- _AIM OF THE TASK_
How many lines in the entries below contain the word "What"? Reply with the number alone.

- _THE DATA_

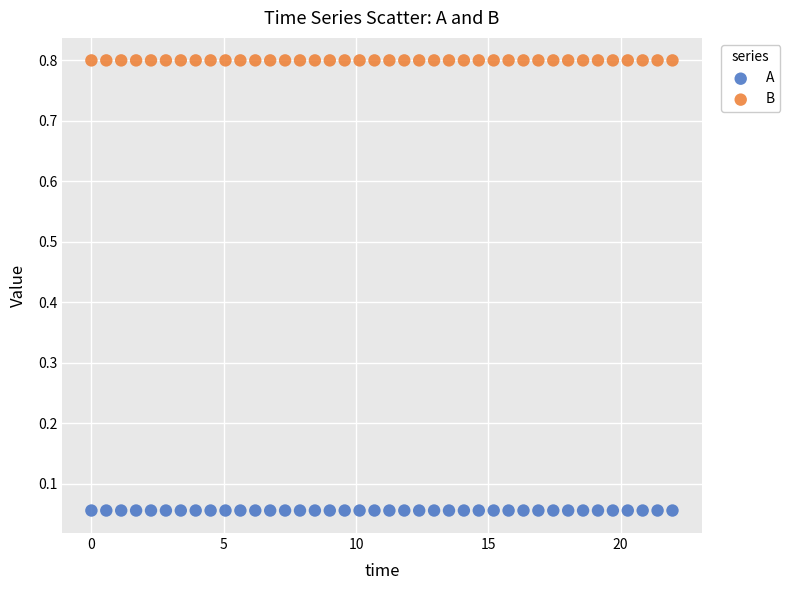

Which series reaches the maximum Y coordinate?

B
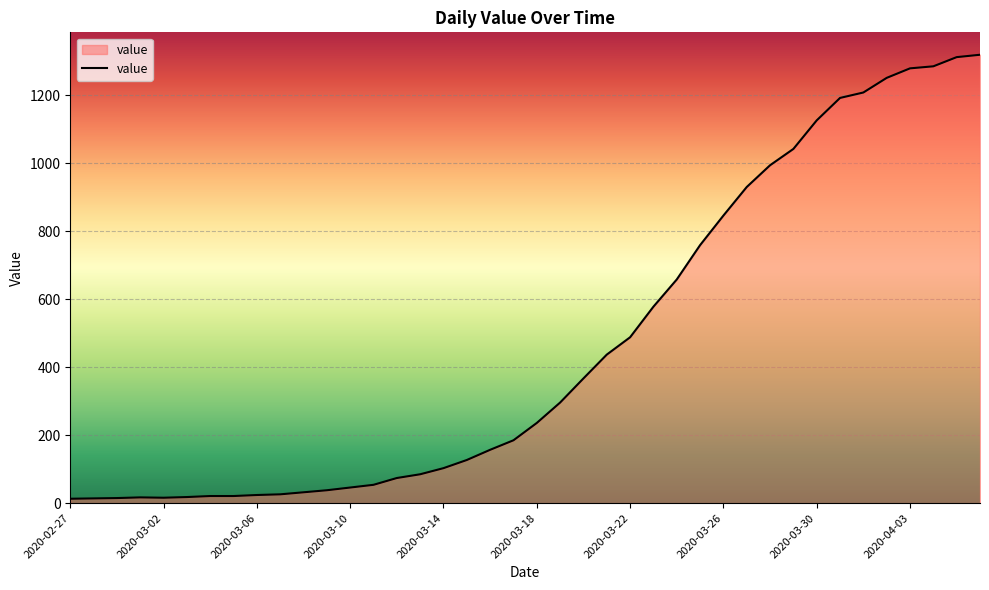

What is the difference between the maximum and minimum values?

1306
* * *
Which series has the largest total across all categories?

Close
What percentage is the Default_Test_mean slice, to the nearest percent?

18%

- _PROBLEM SOLUTION_
2